Prenons le document centré sur « Jeunesse et guerre », présenté à Sciences Po et commenté dans Le Monde, selon lequel « 51 % des jeunes Français interrogés se disent prêts ou peut-être prêts à s'engager si la protection de la France nécessitait une intervention armée » et « en cas de guerre, 57 % sont disposés à s'enrôler ». En outre, poursuit Eddé, « un extrémisme alimente l'autre. Si certains jeunes votent RN, c'est pour repousser ceux qui votent pour la gauche et vice-versa.
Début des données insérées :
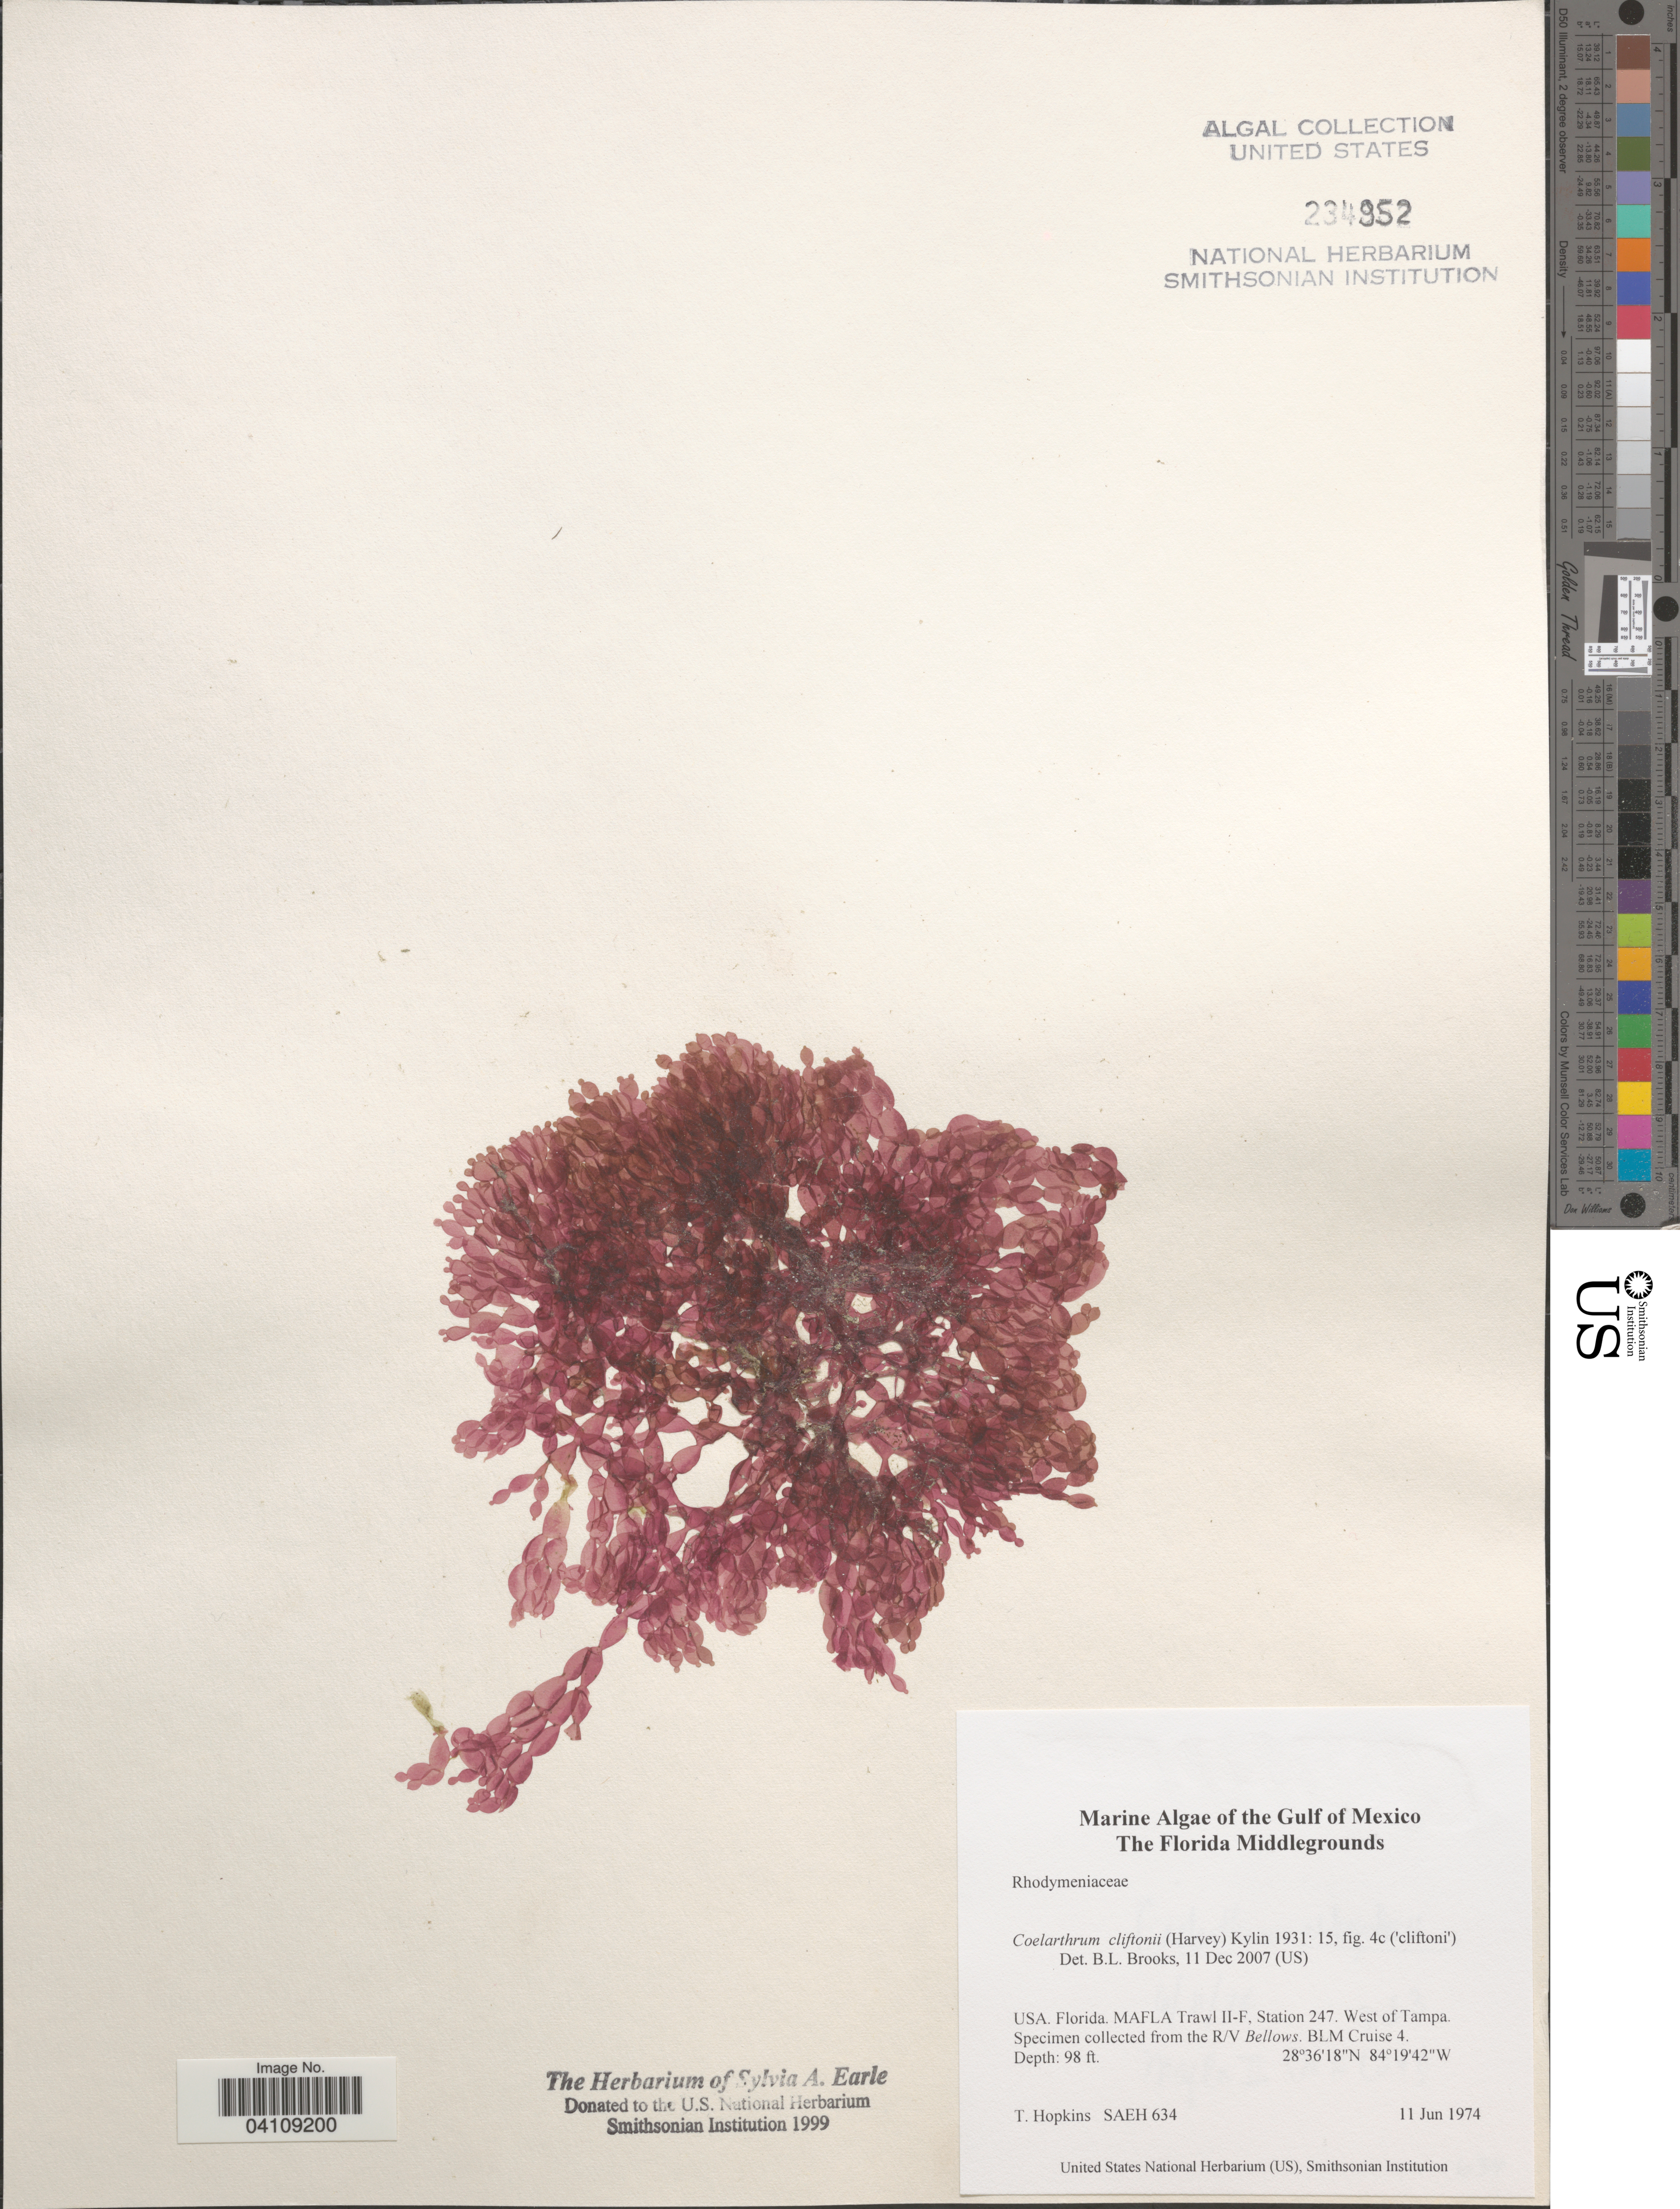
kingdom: Plantae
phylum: Rhodophyta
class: Florideophyceae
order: Rhodymeniales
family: Rhodymeniaceae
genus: Coelarthrum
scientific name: Coelarthrum cliftonii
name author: (Harv.) Kylin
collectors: T. Hopkins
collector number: SAEH 634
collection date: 1974-06-11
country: United States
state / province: Florida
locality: Gulf of Mexico. The Florida Middlegrounds. Florida. MAFLA Trawl II-F, Station 247. West of Tampa. From the R/V Bellows. BLM Cruise 4.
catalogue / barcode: US 234952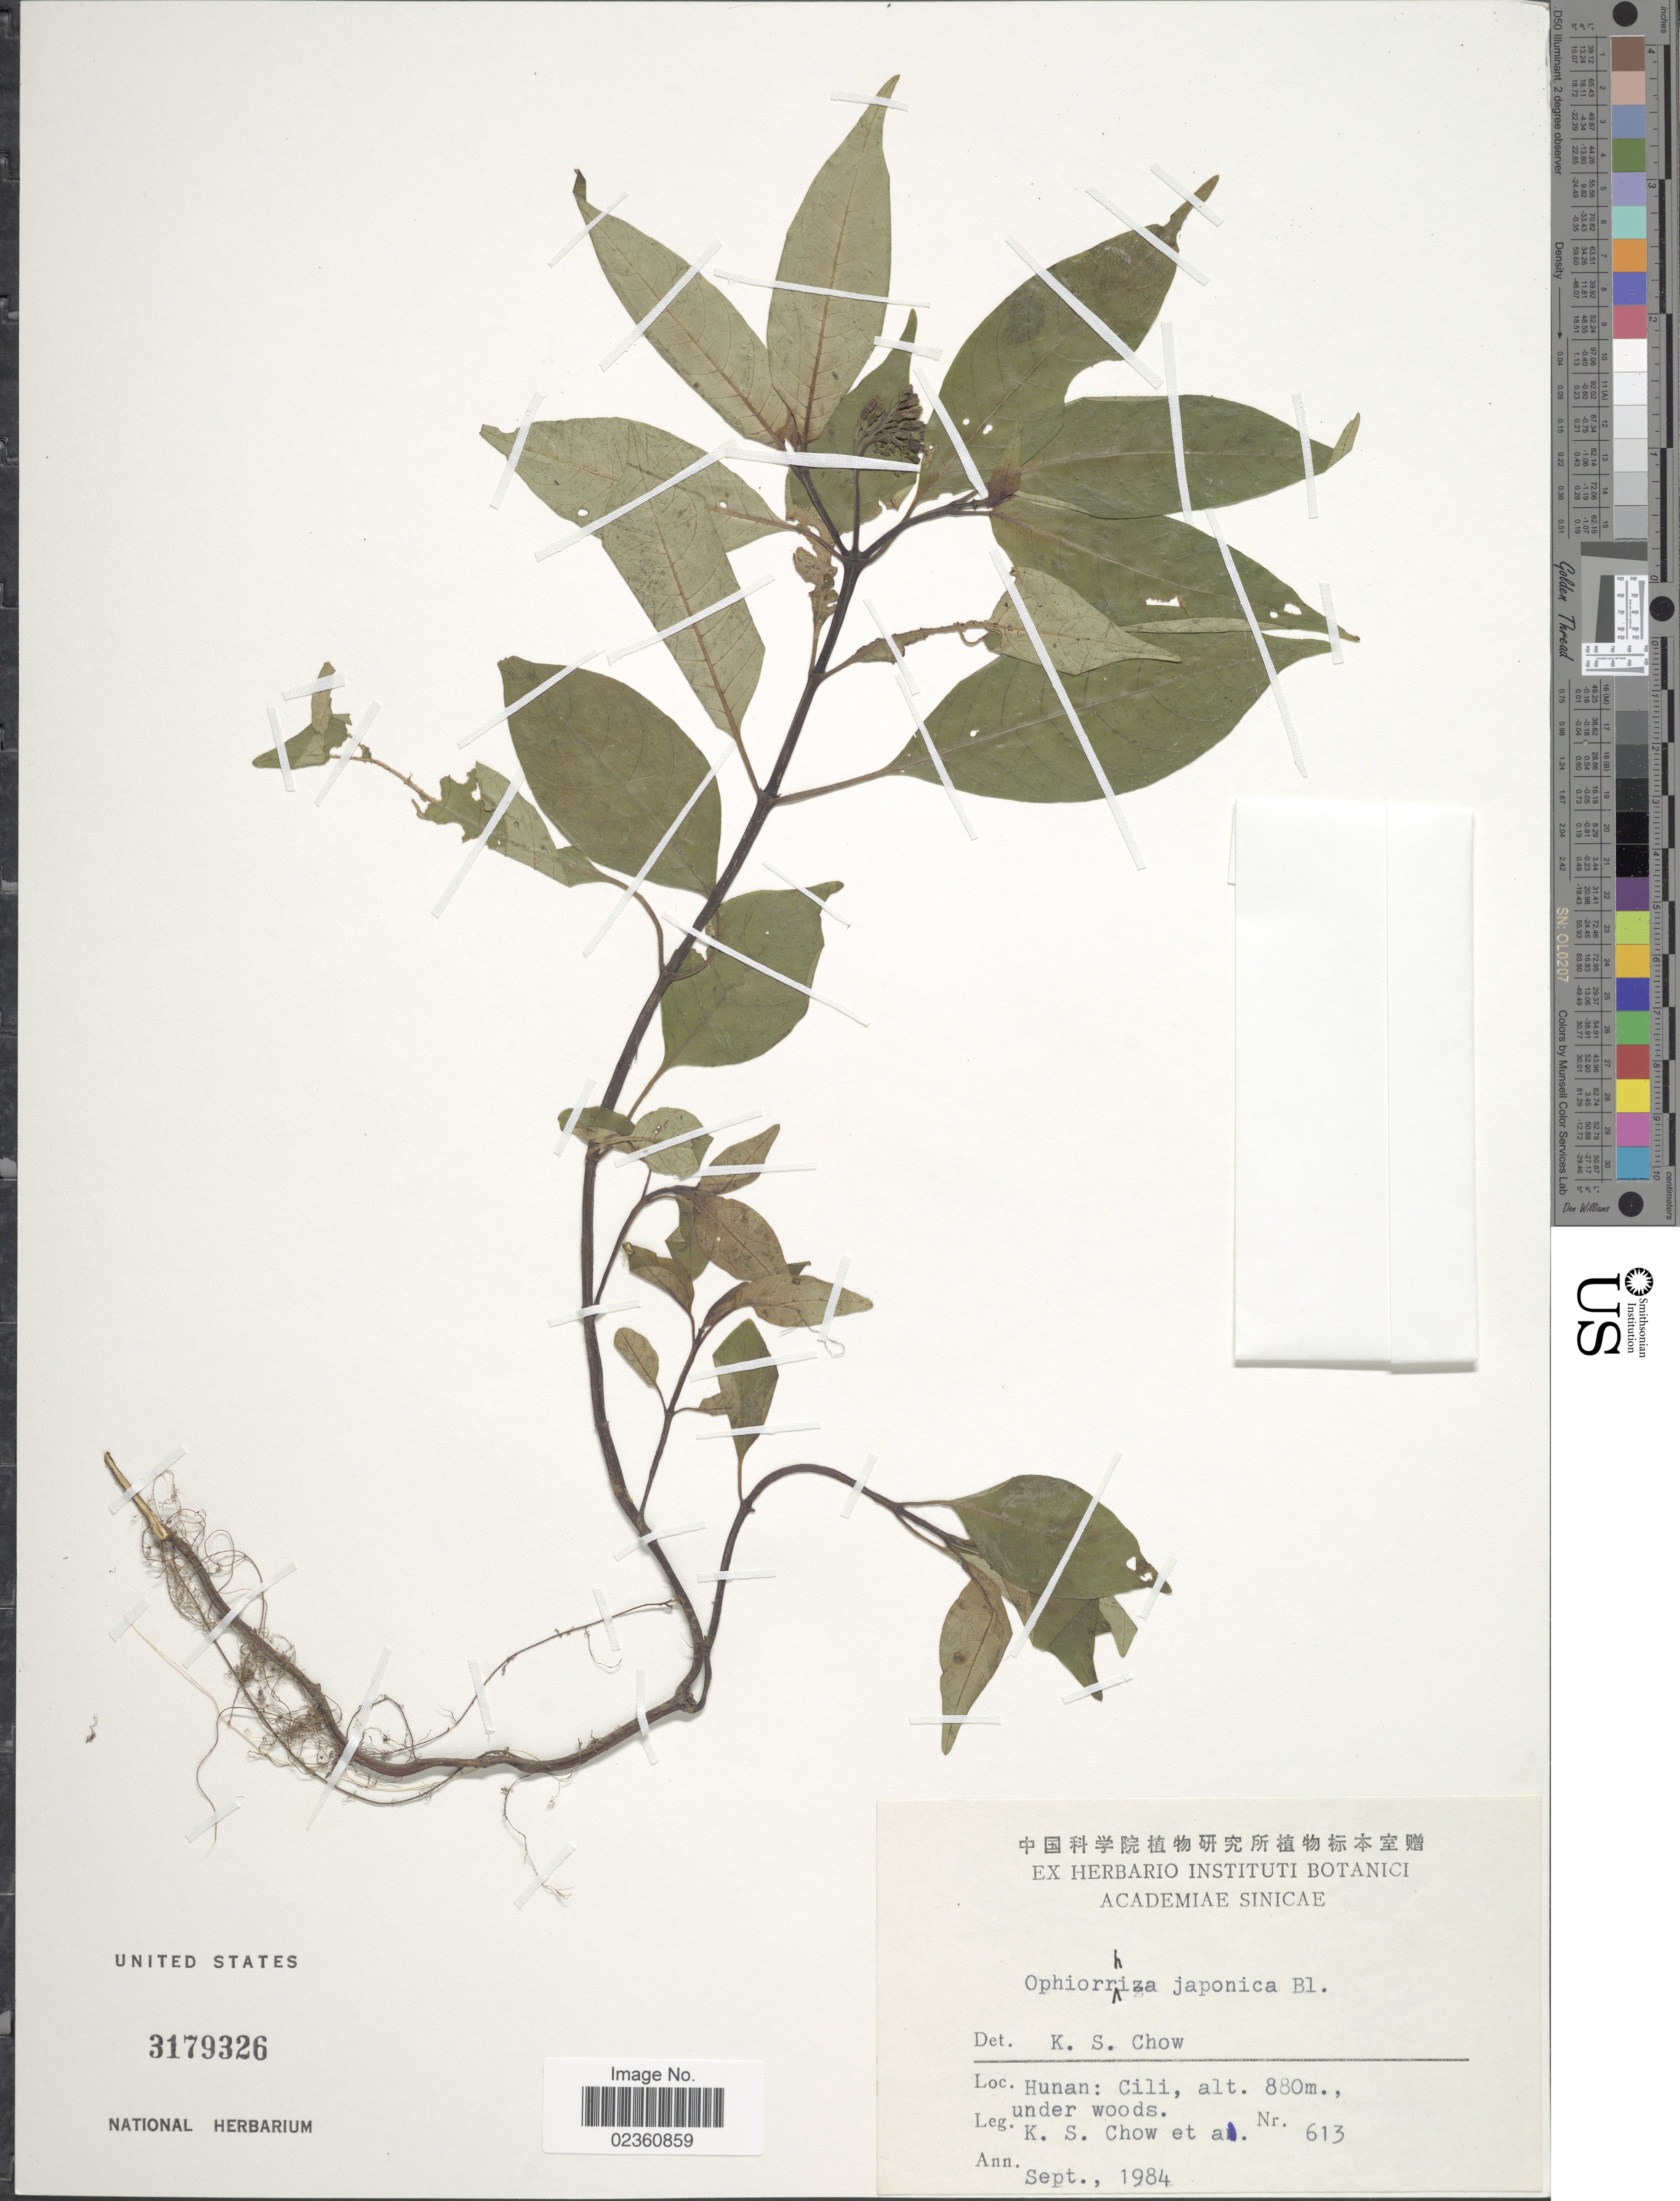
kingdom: Plantae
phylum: Tracheophyta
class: Magnoliopsida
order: Gentianales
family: Rubiaceae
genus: Ophiorrhiza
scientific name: Ophiorrhiza japonica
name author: Blume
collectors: K. S. Chow & et al.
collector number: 613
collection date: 1984-09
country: China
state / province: Hunan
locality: Cili, under woods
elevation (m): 880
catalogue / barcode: US 3179326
Les clivages politiques sont beaucoup plus marqués chez les jeunes en raison de la prédominance des thèmes identitaires et culturels : féminisme, racisme et écologisme alimentent l'opposition contre les fachos (les fascistes) ou contre le woke ».
La difficulté de communication (il suffit de penser aux révoltes dans les universités en mars dernier), la précarité dans le monde du travail et l'inflation font des jeunes les plus touchés par la crise actuelle. Deux solutions : l'abstention ou la recherche du changement. Aux élections présidentielles de 2022, 40 % des jeunes de 18 à 24 ans n'avaient pas voté. Le pourcentage montait à près de 70 % lors des élections législatives. Contrairement aux plus de 70 ans, en 2024, les électeurs âgés de 18 à 40 ans ont montré toute leur défiance envers Macron, votant principalement pour les deux pôles extrêmes (RN et NFP). En particulier, comme l'a enregistré Ipsos, 48 % des Français de 18 à 24 ans ont voté pour le NFP. Dans les universités, 71 % des étudiants se déclarent de gauche.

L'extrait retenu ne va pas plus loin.